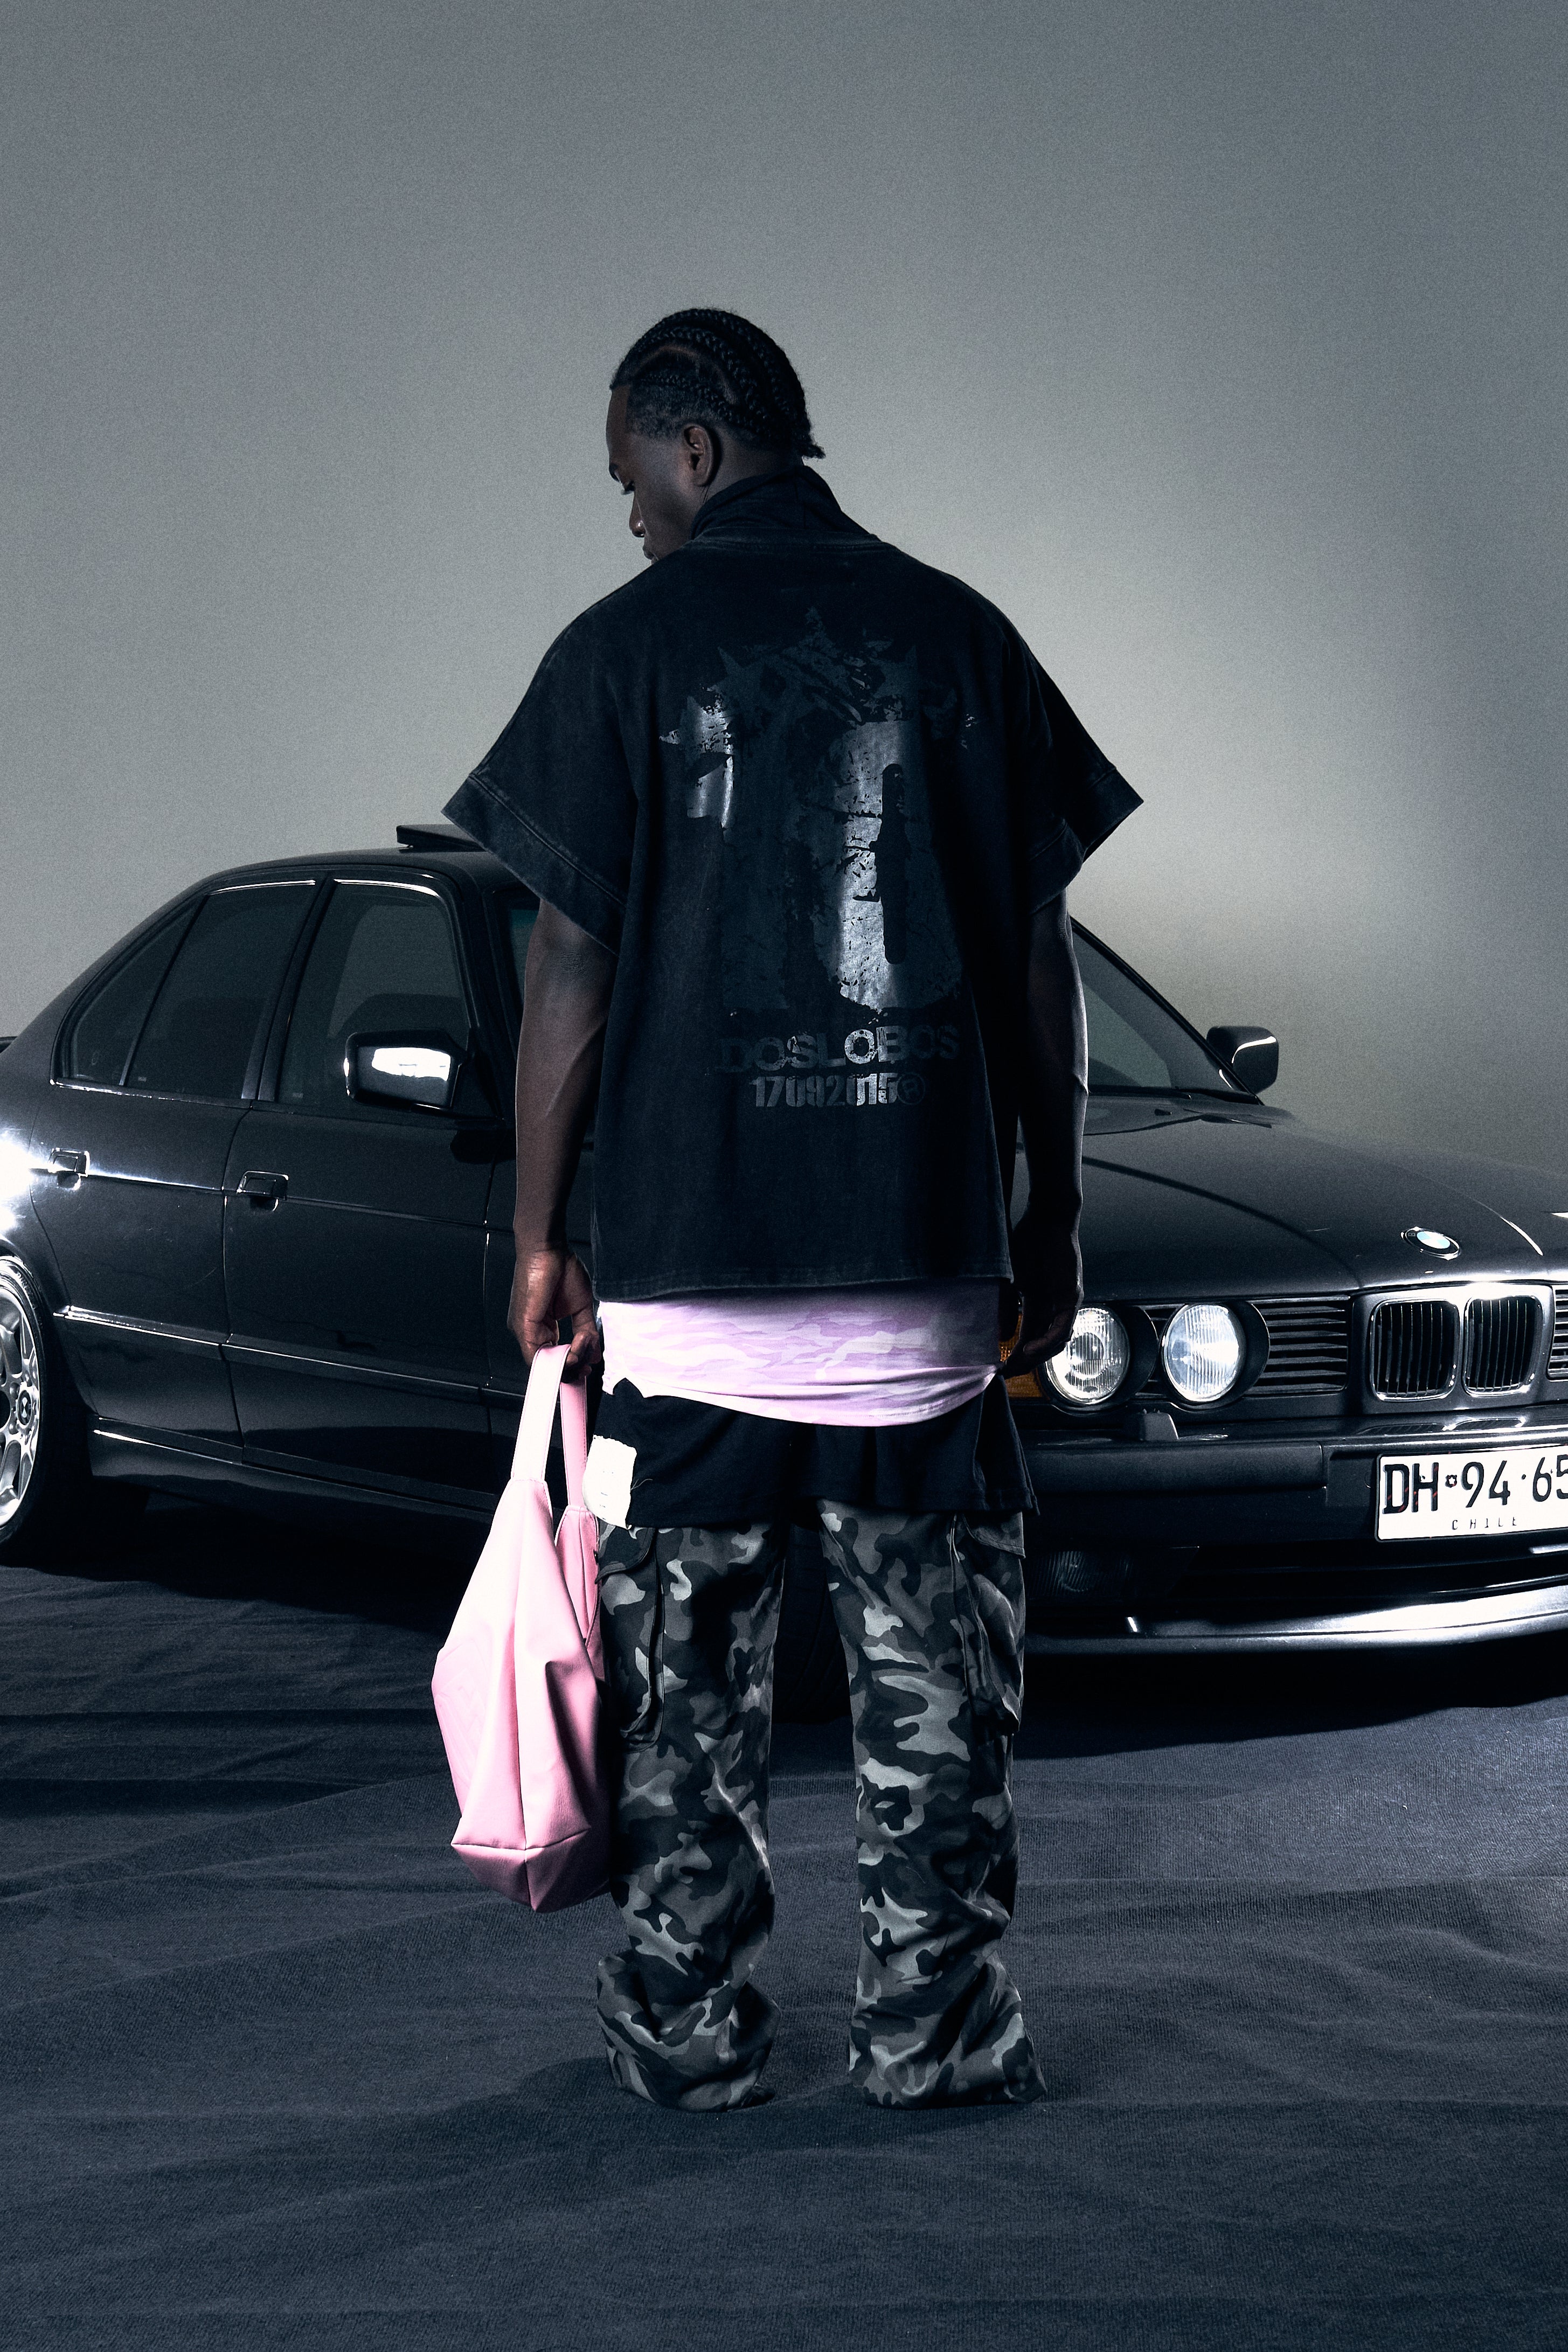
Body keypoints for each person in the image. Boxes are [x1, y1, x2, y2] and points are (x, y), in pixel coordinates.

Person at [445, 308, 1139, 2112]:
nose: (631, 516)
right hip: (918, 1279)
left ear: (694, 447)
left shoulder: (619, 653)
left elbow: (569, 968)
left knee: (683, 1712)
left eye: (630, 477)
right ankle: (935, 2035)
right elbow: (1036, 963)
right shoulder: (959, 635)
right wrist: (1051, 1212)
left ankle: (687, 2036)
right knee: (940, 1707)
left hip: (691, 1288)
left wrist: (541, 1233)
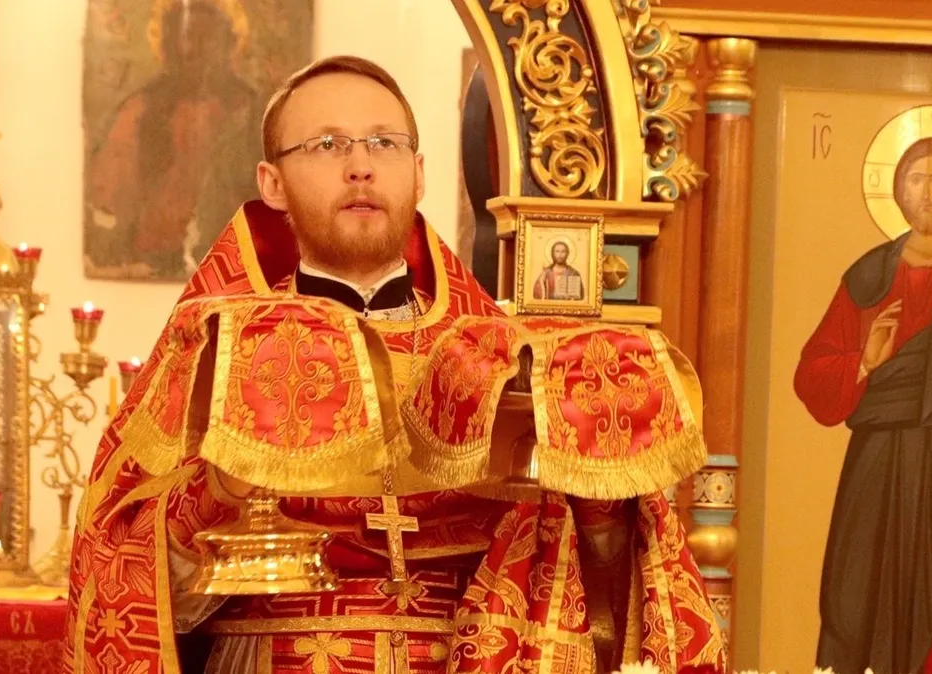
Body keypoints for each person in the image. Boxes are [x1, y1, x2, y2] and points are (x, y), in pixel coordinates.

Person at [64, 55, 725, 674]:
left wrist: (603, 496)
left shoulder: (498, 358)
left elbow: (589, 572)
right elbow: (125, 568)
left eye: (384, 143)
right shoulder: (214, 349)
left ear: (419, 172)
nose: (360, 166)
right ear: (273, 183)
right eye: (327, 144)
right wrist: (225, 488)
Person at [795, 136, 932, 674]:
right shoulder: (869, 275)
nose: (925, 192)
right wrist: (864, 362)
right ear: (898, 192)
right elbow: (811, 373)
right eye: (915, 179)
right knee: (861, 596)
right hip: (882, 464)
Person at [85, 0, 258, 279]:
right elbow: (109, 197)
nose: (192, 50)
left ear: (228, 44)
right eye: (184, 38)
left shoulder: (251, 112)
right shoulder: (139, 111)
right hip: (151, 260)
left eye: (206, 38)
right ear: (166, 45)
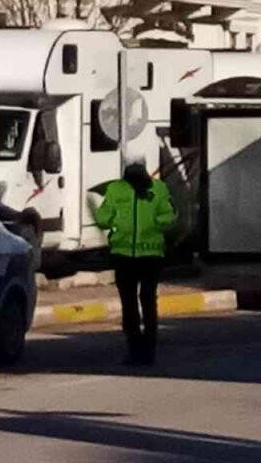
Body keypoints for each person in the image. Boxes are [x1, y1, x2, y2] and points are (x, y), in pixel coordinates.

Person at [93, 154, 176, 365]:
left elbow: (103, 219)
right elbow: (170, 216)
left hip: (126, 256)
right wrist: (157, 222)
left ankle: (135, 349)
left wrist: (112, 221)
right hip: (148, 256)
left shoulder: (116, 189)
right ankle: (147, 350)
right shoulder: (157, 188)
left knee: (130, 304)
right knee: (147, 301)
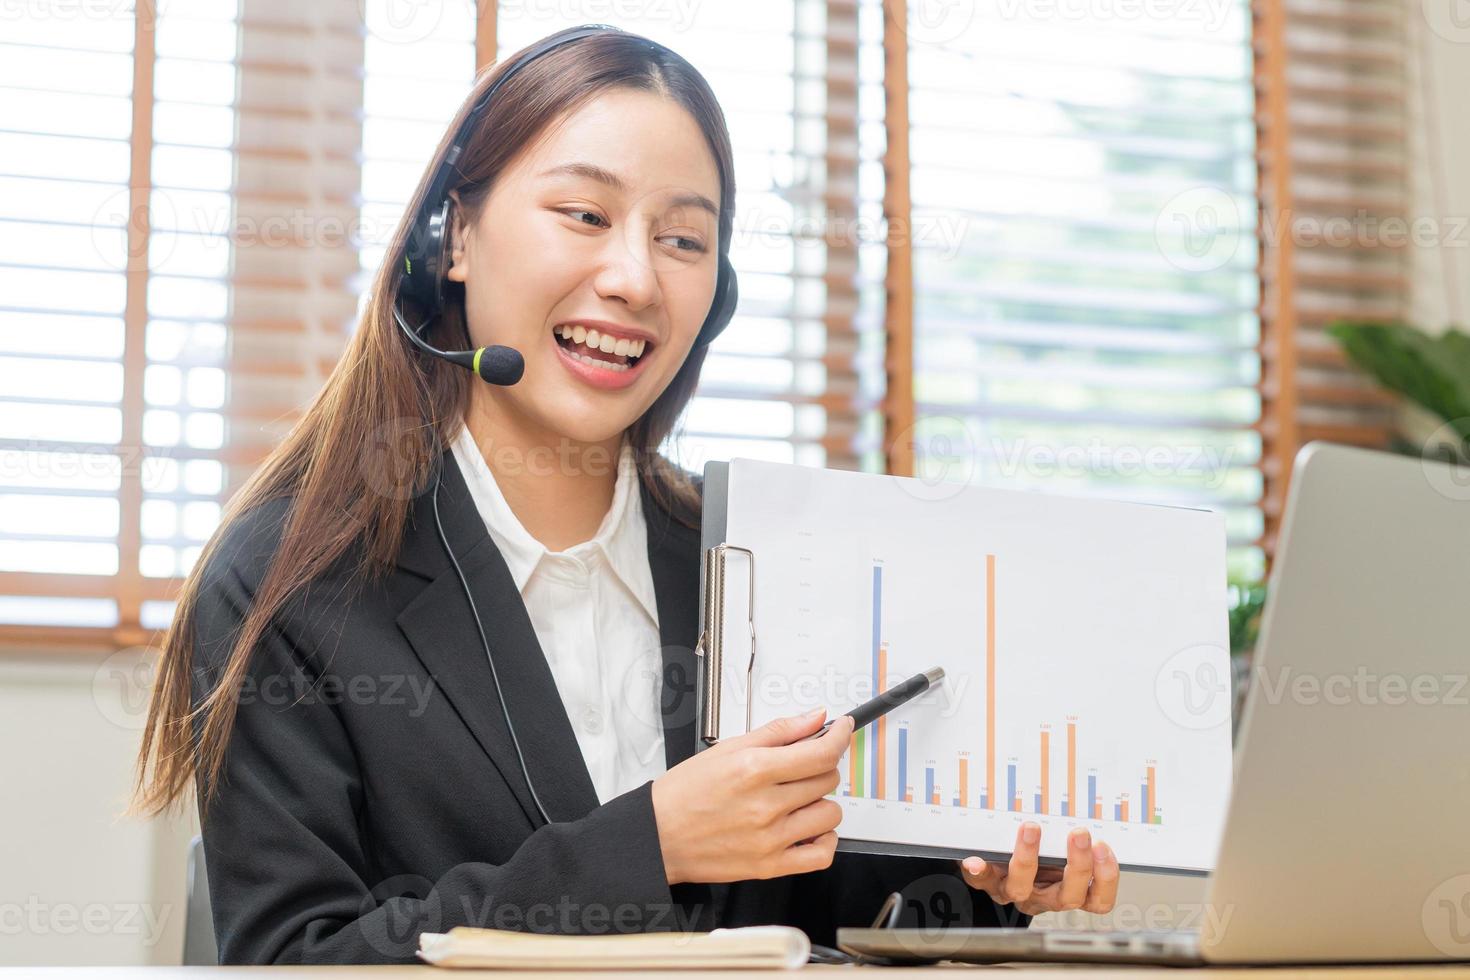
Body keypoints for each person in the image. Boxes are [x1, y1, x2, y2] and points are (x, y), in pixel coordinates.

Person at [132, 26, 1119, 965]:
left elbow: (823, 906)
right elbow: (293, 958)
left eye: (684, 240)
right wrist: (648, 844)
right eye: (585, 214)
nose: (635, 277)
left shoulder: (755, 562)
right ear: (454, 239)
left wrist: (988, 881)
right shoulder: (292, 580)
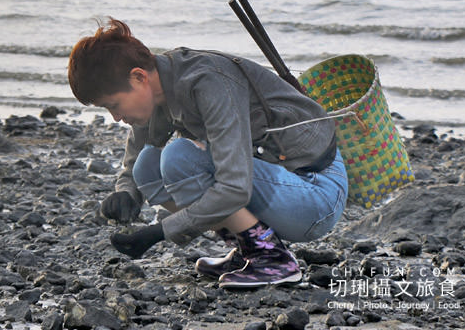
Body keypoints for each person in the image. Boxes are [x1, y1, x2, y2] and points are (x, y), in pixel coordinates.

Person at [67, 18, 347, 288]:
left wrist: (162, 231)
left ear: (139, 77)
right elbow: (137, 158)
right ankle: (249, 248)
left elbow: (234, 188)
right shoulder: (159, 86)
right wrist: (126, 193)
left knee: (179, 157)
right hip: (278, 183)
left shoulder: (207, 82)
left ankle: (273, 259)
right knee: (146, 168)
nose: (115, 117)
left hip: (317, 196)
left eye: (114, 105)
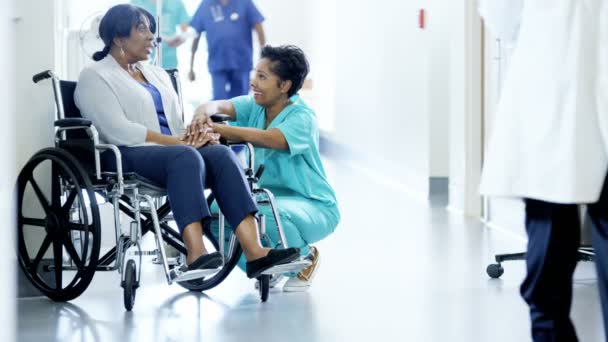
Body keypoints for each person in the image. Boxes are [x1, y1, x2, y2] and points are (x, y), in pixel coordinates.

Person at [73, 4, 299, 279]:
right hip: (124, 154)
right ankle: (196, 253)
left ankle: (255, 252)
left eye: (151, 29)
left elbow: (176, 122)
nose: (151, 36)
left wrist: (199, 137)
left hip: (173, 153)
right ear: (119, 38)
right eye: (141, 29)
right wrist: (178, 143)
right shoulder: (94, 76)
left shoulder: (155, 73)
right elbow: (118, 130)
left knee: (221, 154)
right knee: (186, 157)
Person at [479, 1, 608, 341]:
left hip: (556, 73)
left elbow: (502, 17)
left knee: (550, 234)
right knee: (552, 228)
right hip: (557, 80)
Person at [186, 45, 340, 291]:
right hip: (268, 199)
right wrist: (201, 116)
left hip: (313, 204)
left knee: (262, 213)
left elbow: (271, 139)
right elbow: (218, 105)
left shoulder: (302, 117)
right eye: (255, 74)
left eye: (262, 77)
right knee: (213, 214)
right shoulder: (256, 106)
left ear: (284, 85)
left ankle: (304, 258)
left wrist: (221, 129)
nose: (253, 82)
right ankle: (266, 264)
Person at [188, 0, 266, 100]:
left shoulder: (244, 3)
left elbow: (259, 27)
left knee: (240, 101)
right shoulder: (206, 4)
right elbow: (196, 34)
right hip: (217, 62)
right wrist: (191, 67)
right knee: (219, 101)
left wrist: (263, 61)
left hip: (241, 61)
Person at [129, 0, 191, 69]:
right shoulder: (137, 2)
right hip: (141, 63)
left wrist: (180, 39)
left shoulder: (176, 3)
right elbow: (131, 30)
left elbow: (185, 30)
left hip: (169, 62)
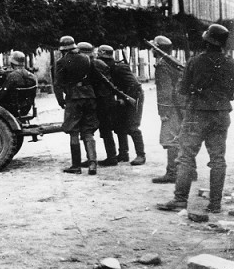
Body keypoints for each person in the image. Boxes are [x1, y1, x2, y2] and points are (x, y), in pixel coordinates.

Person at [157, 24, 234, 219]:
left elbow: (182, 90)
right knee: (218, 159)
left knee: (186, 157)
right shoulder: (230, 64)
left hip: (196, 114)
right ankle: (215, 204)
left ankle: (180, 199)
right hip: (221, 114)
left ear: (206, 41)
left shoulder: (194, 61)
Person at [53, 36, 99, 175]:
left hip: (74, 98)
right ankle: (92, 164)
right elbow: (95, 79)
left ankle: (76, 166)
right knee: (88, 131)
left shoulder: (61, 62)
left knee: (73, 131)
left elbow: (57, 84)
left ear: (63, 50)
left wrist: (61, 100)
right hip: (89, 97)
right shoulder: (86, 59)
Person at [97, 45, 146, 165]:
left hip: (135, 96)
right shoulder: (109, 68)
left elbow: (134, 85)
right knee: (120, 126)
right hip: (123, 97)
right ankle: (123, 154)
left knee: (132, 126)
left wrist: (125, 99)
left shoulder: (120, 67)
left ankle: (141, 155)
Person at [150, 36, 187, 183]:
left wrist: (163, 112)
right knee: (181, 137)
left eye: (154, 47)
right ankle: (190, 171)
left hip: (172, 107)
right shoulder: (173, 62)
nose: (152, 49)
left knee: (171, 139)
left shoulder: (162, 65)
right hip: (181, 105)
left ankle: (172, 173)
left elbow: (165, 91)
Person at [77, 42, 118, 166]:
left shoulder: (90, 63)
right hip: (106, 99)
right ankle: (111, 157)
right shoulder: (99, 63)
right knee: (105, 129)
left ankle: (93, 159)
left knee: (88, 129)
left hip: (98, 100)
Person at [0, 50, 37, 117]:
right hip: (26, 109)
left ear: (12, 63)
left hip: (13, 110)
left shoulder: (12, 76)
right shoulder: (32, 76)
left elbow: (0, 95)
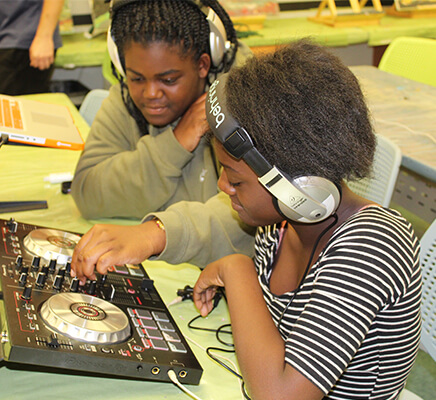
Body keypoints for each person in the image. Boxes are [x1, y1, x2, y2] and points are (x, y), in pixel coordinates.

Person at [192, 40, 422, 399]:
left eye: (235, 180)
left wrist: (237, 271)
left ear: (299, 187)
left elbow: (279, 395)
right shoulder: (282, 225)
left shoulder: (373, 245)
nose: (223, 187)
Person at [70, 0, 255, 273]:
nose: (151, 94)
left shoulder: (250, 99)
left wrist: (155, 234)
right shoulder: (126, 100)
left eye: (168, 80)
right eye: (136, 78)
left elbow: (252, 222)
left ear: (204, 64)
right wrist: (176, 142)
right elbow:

▶ WORK ITEM: Only the lines from where the data begins to the line with "left elbow: (589, 572)", both of them included, should be reproduced word for word; no pictures.

▶ OUTPUT BELOW:
Body keypoints for each person in the image. Boxes are [x1, y1, x2, y2] and points are (x, y), in pixel coordinates.

Person at [445, 308, 1139, 2112]:
nose: (631, 516)
right hip: (918, 1279)
left ear: (694, 447)
left shoulder: (619, 653)
left elbow: (569, 968)
left knee: (683, 1712)
left eye: (630, 477)
right ankle: (935, 2035)
right elbow: (1036, 963)
right shoulder: (959, 635)
right wrist: (1051, 1212)
left ankle: (687, 2036)
right knee: (940, 1707)
left hip: (691, 1288)
left wrist: (541, 1233)
Body keypoints for each person in the image. Boxes are [x1, y1, x2, y2] and points are (x, y), in pixel coordinates.

Person at [64, 55, 725, 674]:
left wrist: (603, 496)
left shoulder: (498, 358)
left elbow: (589, 572)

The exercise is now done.